UCF STIG Viewer Logo

The maximum age for machine account passwords must be set to requirements.


Overview

Finding ID Version Rule ID IA Controls Severity
V-226283 WN12-SO-000016 SV-226283r794585_rule Low
Description
Computer account passwords are changed automatically on a regular basis. This setting controls the maximum password age that a machine account may have.
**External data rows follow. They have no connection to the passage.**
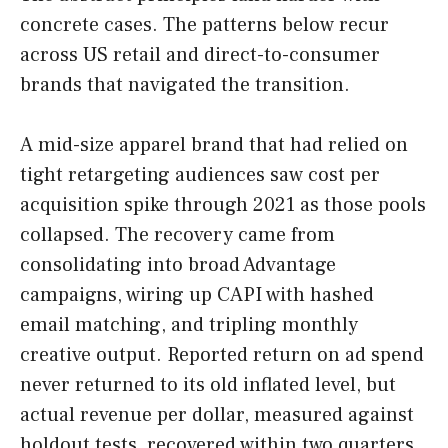
concrete cases. The patterns below recur
across US retail and direct-to-consumer
brands that navigated the transition.
A mid-size apparel brand that had relied on
tight retargeting audiences saw cost per
acquisition spike through 2021 as those pools
collapsed. The recovery came from
consolidating into broad Advantage
campaigns, wiring up CAPI with hashed
email matching, and tripling monthly
creative output. Reported return on ad spend
never returned to its old inflated level, but
actual revenue per dollar, measured against
holdout tests, recovered within two quarters.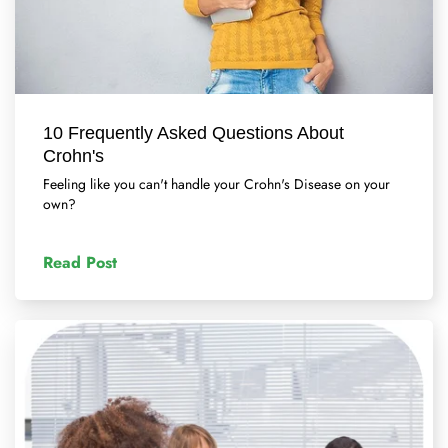
10 Frequently Asked Questions About
Crohn's
Feeling like you can't handle your Crohn's Disease on your
own?
Read Post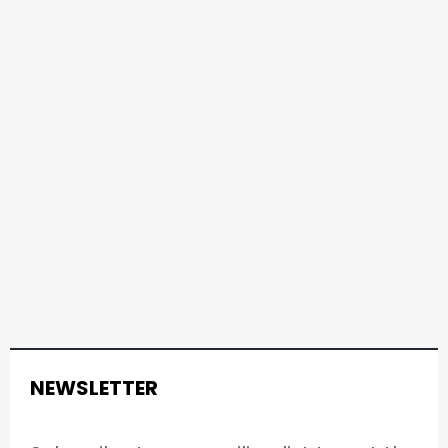
NEWSLETTER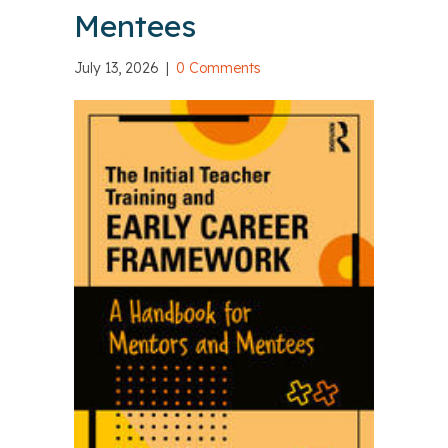
Mentees
July 13, 2026
|
0 Comments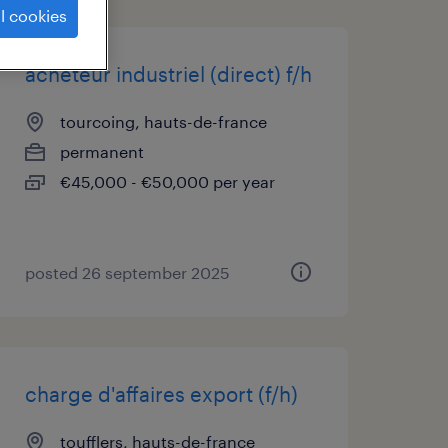
l cookies
acheteur industriel (direct) f/h
tourcoing, hauts-de-france
permanent
€45,000 - €50,000 per year
posted 26 september 2025
charge d'affaires export (f/h)
toufflers, hauts-de-france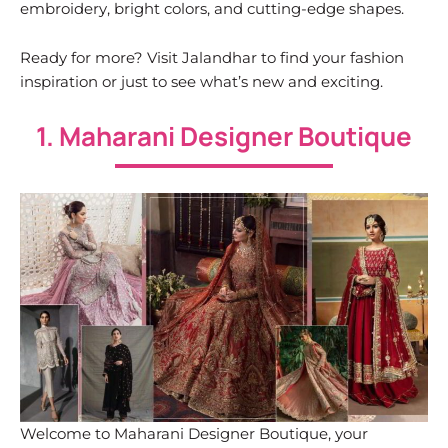
embroidery, bright colors, and cutting-edge shapes.
Ready for more? Visit Jalandhar to find your fashion
inspiration or just to see what’s new and exciting.
1. Maharani Designer Boutique
Welcome to Maharani Designer Boutique, your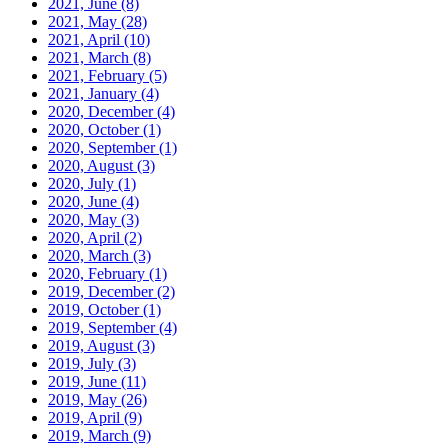
2021, June
(8)
2021, May
(28)
2021, April
(10)
2021, March
(8)
2021, February
(5)
2021, January
(4)
2020, December
(4)
2020, October
(1)
2020, September
(1)
2020, August
(3)
2020, July
(1)
2020, June
(4)
2020, May
(3)
2020, April
(2)
2020, March
(3)
2020, February
(1)
2019, December
(2)
2019, October
(1)
2019, September
(4)
2019, August
(3)
2019, July
(3)
2019, June
(11)
2019, May
(26)
2019, April
(9)
2019, March
(9)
This setting must be set to no more than 30 days, ensuring the machine changes its password monthly.
STIG Date
Microsoft Windows Server 2012/2012 R2 Domain Controller Security Technical Implementation Guide 2022-03-01

Details

Check Text ( C-27985r476693_chk )
If the following registry value does not exist or is not configured as specified, this is a finding:

Registry Hive: HKEY_LOCAL_MACHINE
Registry Path: \System\CurrentControlSet\Services\Netlogon\Parameters\

Value Name: MaximumPasswordAge

Value Type: REG_DWORD
Value: 30 (or less, but not 0)
Fix Text (F-27973r476694_fix)
Configure the policy value for Computer Configuration -> Windows Settings -> Security Settings -> Local Policies -> Security Options -> "Domain member: Maximum machine account password age" to "30" or less (excluding "0" which is unacceptable).